Becoming a Maoist: Review of Vishwas Patil’s ‘Dudiya: In Your Burning Land’

The exploitation of Adivasis and the corresponding rise of Naxalism have been sensitively portrayed by the former IAS officer

December 01, 2023 09:20 am | Updated 10:23 am IST

A woman of the Gond tribe in Maoist insurgency-hit Chhattisgarh.

A woman of the Gond tribe in Maoist insurgency-hit Chhattisgarh. | Photo Credit: Getty Images

It is May 2013 and newspapers are rife with news of the latest and most audacious Naxal attack against government leaders — the horrific, dramatic killing in the jungles of Chhattisgarh, of Salwa Judum leader Mahendra Karma. It is the stuff of fiction, except it is real.

In the Marathi novel Dudiya by acclaimed writer Vishwas Patil, efficiently translated into English by Nadeem Khan, it is this incident that frames the context. With its mix of drama, violence, idealism and jungle setting, the Naxal movement has captured the imagination of writers as well as filmmakers; in Dudiya, we see the movement from the point-of-view of a young female recruit.

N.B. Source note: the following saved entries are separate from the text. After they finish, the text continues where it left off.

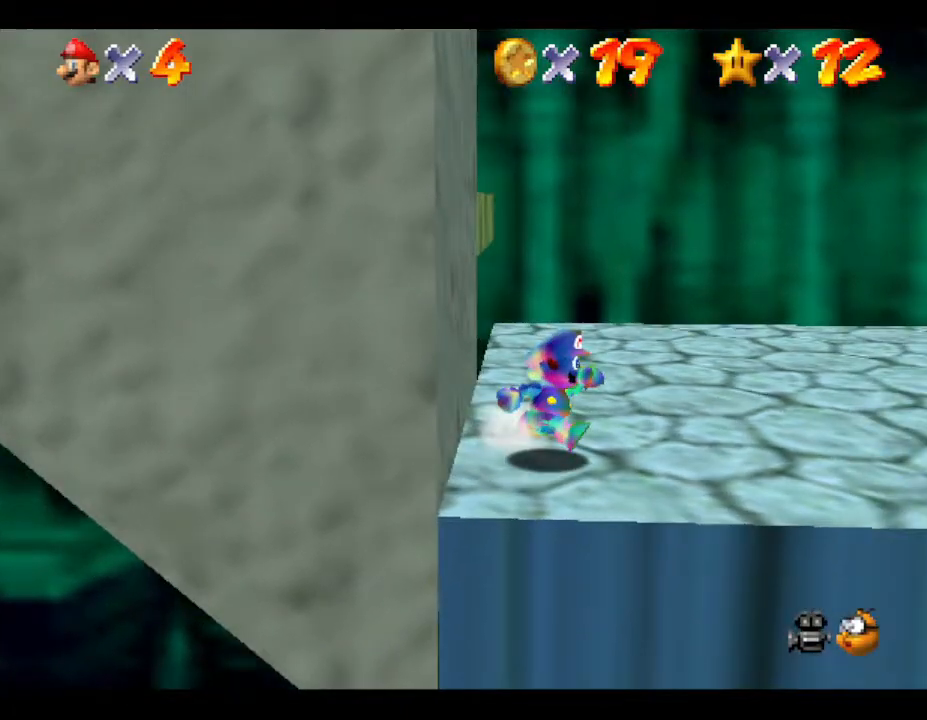
{"buttons": [], "left_stick": "up", "events": [[317, "left_stick", "up"]]}
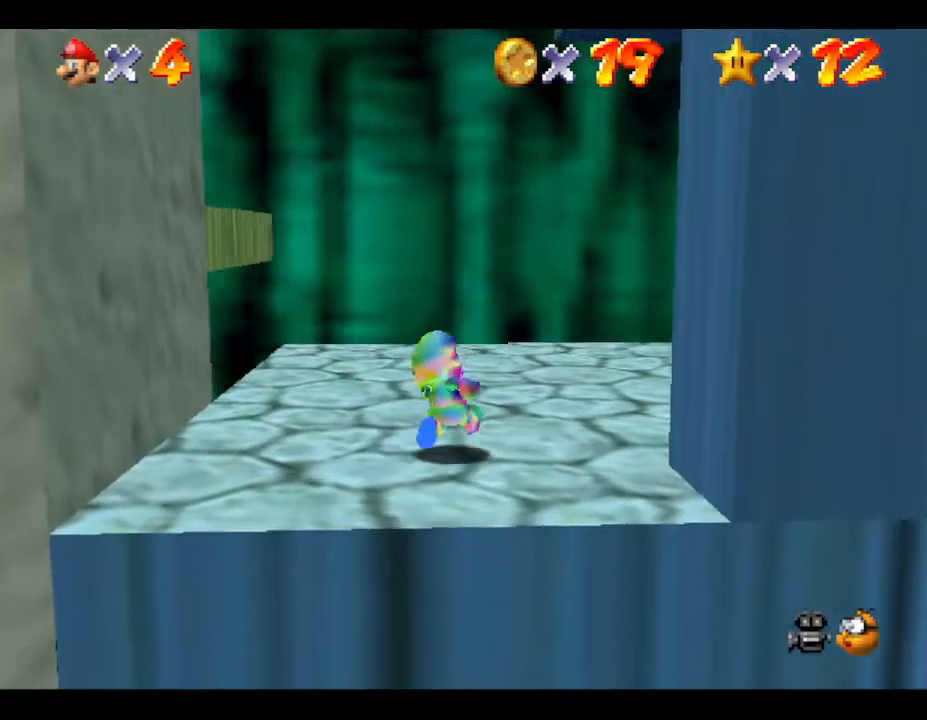
{"buttons": [], "left_stick": "down", "events": [[17, "left_stick", "up-left"], [133, "left_stick", "left"], [333, "left_stick", "down-left"], [483, "left_stick", "down"]]}
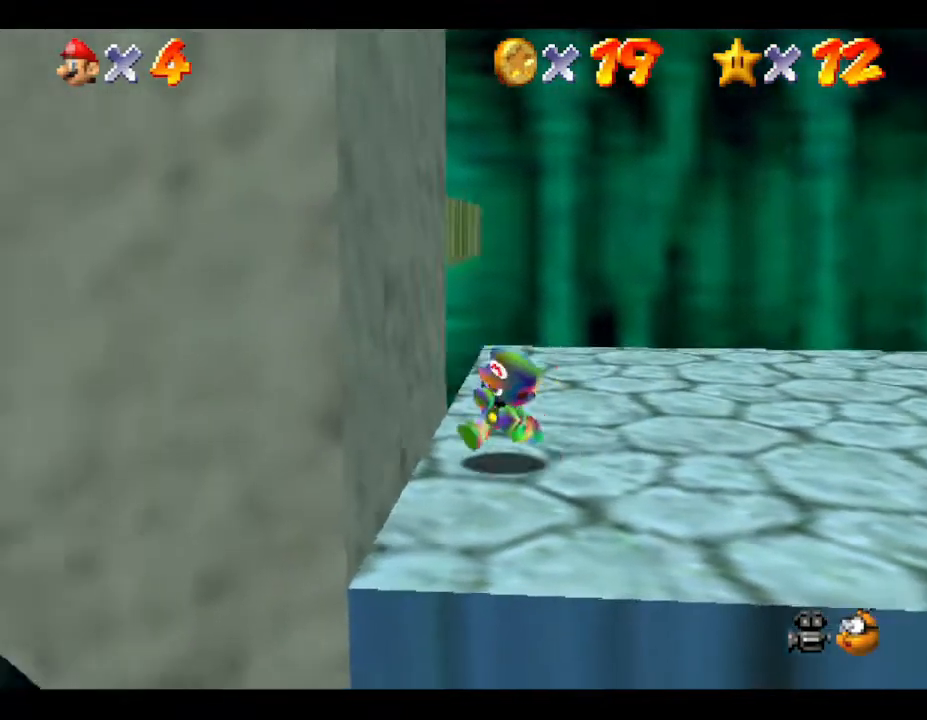
{"buttons": [], "left_stick": "up", "events": [[150, "left_stick", "right"], [333, "left_stick", "up-right"], [467, "left_stick", "up"]]}
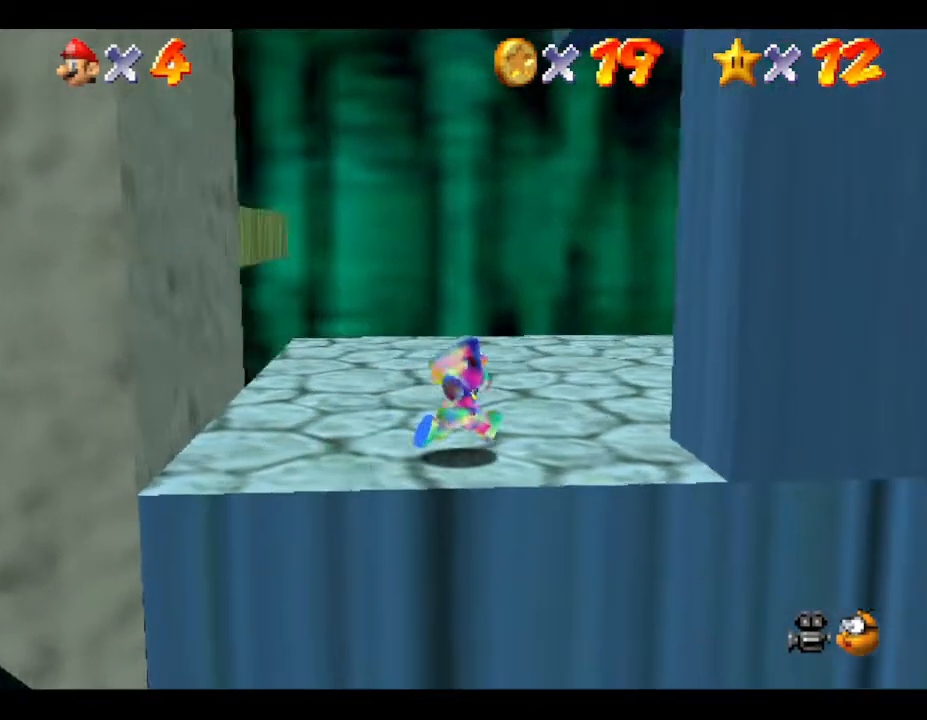
{"buttons": [], "left_stick": "center", "events": [[67, "left_stick", "up-left"], [183, "left_stick", "left"], [317, "left_stick", "down-left"], [467, "left_stick", "center"]]}
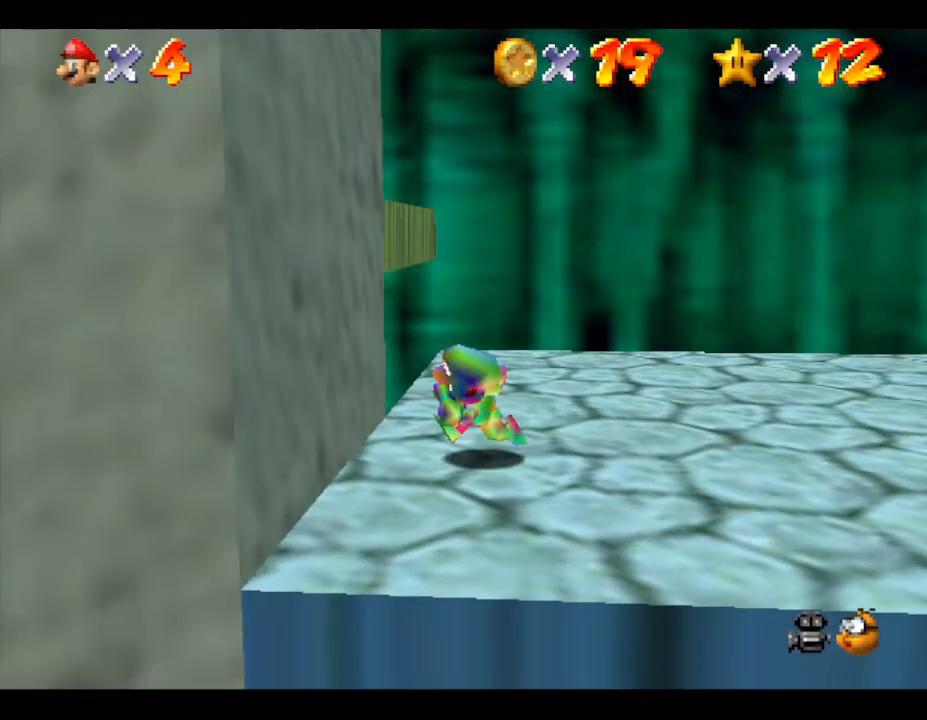
{"buttons": [], "left_stick": "center", "events": []}
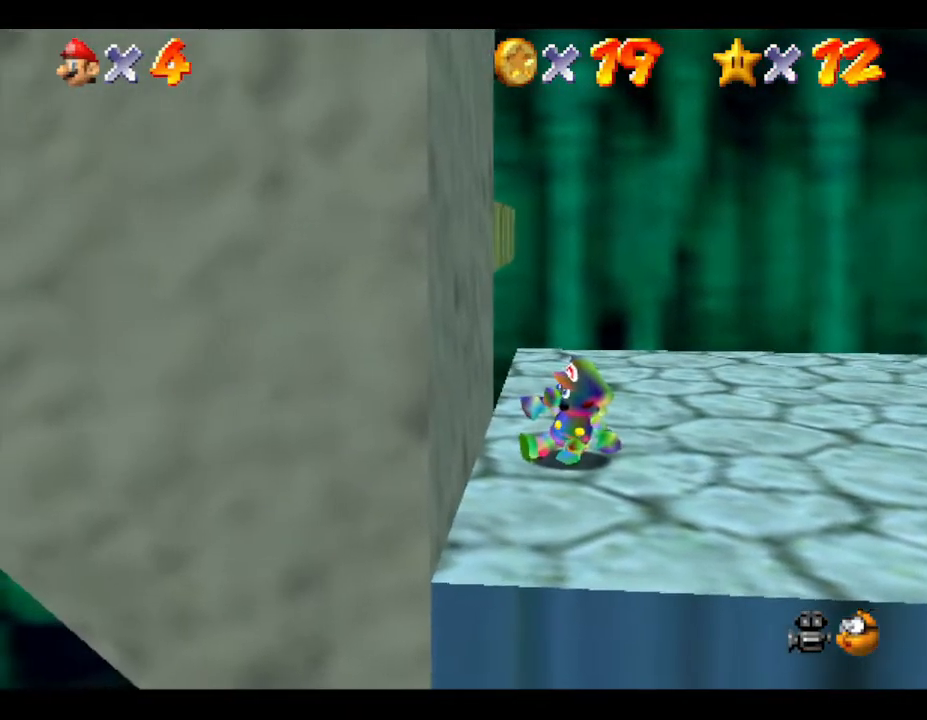
{"buttons": [], "left_stick": "center", "events": []}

“On the one side was getting tied to a husband and then spending the rest of my life bare breasted; on the other side was marching around in style, dressed in the army-style dungarees of the Naxal dalams,” says Dudiya, telling her story to the narrator, IAS officer Dilip Pawar, newly arrived in Chhattisgarh as an Election Observer.

Patriarchal mores

For this free-spirited adolescent girl growing up in an impoverished tribal region plagued by Naxals on the one hand and politicians on another, patriarchy is the last straw. She escapes the custom of renketedna that requires a married woman to bare her breasts, by joining the Naxal camp.

The exploitation of Adivasis by government machinery (seen first-hand by the author, an ex-IAS officer once posted in Naxal territory) and the corresponding rise of Naxalism have been sensitively and insightfully portrayed in the book. While Adivasi men are paid in mahua (local liquor) instead of money, and women are routinely raped by government servants, it is the nexus between the big corporations and politicians that stands to gain.

Despite liberal sexual mores, women occupy the lowest rungs of tribal society. Once Dudiya begins training in the camp, she learns that for all their talk of equality, the Naxals are no different. Eventually, her way out is by becoming a kovit or mukhbir — a refuge-taker and police informer.

Inspired by real people and events, the characters and plot of Dudiya bring to life the problem, its origin, the core issues that plague the region, and the suffering of the various tribes caught in the crossfire between the Naxals and the authorities. When Dudiya’s brother Thakeram cannot decide between a police career and the Naxal movement, his father remarks, “wherever you go, you will be holding a gun”.

Hidden agendas

Through the character of Gopal Ponkshe, the narrator’s Communist-leaning collegemate, Patil gently scoffs at the perceived threat of the ‘urban Naxal’, tracing the real rot in the system to the state governments that fan the flames of the movement for their own gain, “addicted” to funding from the Centre. “If the Naxals were suddenly to disappear, at whose door would these state governments go with their empty begging bowls?” asks the narrator.

He also concludes that while politicians have no sympathy for tribals, viewing them only as a potential vote bank, “Maoists coexist in the forest with tribals like trees… That is why the tribals carry more affinity for them”.

Dudiya is reminiscent of the 1998 Santosh Sivan film, The Terrorist, and the more recent Newton (2017) by Amit V. Masurkar. A thought-provoking read, it effectively portrays through the character of a courageous Adivasi woman, the dark reality of India’s Maoist insurgency.

Dudiya: In Your Burning Land
Vishwas Patil, trs Nadeem Khan
Thornbird
?395

The reviewer is an author of fiction and travel, a curator and creative consultant.